The photo above is what the mixture looks like just before going in the oven. Isn't it pretty? Swirls of color are just starting to spread from the berries.
And when it comes out of the oven, the whole dish is berry-beautiful.
In the photo above you can see how the natural pectin in the sliced strawberries creates a delicious, effortless "jam."
Have fun with the toppings for your Millet Bake. The photo above shows a simple dusting of coconut flour. If you love the aroma and flavor of coconut and haven't tried coconut flour yet, I highly recommend it. Seriously, so good! It's also delicious on oatmeal.
Other optional toppings:
Fresh berries, nuts, hemp seeds, vegan yogurt, and whipped coconut cream. (My favorite toppings are coconut flour and plain Forager cashew yogurt!)
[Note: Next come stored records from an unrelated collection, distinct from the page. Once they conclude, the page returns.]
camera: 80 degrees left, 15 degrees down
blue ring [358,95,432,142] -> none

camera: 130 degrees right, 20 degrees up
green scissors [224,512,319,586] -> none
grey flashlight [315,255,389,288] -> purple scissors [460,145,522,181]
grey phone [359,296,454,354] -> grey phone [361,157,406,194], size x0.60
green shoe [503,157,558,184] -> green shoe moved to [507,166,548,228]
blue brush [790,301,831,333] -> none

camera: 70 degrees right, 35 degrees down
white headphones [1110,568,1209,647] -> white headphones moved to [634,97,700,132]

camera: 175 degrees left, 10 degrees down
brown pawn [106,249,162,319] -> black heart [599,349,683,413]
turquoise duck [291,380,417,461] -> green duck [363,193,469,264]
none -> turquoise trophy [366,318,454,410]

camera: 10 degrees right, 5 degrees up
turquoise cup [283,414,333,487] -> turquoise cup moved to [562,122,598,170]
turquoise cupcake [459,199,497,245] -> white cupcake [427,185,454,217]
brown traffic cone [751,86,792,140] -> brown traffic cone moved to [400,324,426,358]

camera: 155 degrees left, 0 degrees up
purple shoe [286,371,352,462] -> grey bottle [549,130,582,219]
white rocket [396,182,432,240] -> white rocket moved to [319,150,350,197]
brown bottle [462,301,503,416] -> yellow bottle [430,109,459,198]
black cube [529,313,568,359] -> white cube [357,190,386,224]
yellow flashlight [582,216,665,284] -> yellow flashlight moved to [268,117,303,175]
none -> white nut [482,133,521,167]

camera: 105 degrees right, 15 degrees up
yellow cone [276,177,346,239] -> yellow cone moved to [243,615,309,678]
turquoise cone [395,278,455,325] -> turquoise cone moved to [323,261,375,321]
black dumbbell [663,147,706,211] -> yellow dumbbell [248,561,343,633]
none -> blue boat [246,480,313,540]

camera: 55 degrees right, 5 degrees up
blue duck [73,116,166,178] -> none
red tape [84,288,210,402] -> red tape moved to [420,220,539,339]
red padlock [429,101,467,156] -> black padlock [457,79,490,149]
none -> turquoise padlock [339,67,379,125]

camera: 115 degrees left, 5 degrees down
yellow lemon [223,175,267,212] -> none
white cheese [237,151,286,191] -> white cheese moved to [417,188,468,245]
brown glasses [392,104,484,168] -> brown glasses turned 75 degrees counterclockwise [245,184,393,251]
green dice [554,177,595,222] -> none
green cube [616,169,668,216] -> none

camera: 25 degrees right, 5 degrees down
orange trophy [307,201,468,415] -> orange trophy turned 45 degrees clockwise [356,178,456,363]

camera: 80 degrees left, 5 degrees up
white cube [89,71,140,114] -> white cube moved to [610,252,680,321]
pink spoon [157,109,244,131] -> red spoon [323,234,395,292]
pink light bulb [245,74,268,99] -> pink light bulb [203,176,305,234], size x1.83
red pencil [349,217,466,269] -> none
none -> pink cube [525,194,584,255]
If you try this Millet Breakfast Bake With Berries I would love to hear from you. You can comment below and rate the recipe and also share a photo on instagram. Be sure to tag @myquietkitchen so I don't miss it. Enjoy!
More healthy breakfast recipes:
- Apple Cranberry Baked Oatmeal
- 1-Bowl Banana Oatmeal Breakfast Cookies
- Crustless Tofu Quiche
- Tropical Carrot Banana Smoothie
- 2-Minute Easy Vegan Yogurt Oats
- Loaded Breakfast Muffins
- Protein Overnight Oats
Millet Breakfast Bake With Berries
- 1 ½ cups hulled millet - I use Bob's Red Mill
- 2 cups unsweetened non-dairy milk, such as almond or soy
- 1 cup water
- ½ cup maple syrup - this dish is fairly sweet; feel free to reduce
- ¼ teaspoon sea salt
- ½ teaspoon ground cinnamon
- 2 teaspoon vanilla extract
- 12 ounces fresh or frozen blueberries or other berry - thaw and drain if using frozen
- 16 ounces fresh or frozen strawberries, sliced - same as above.
- ½ cup raw walnut halves - or more if you like a lot of nuts
- ½ cup raw sliced almonds
- Preheat oven to 375 degrees. Rinse and drain the millet, and place in a 13x9-inch casserole dish or a 10.5 x 7.5 gratin dish.
- In a large bowl whisk together the milk, water, maple syrup, salt, cinnamon, and vanilla. Pour wet mixture over the millet.
- If starting with frozen berries, make sure they are fully thawed, drained, and not very cold, which will extend the cook time. Drop berries into the casserole dish, spreading them around evenly.
- Now sprinkle on the walnuts, breaking some into smaller pieces. Finally, sprinkle with the almond slices. Lightly press the nuts down into the milky mixture, flattening the surface.
- Bake uncovered for about 1 hour or until hot and bubbling. If using a deeper gratin dish, baking may take up to 75 minutes.
- Let stand at least 15 minutes before serving. Serve with vegan yogurt or other choice of toppings.
Estimated Nutrition (per serving)
Nutrition information is an estimate and will vary depending on the exact amounts and specific products and ingredients used. We calculate this information using the online calculator cronometer.com.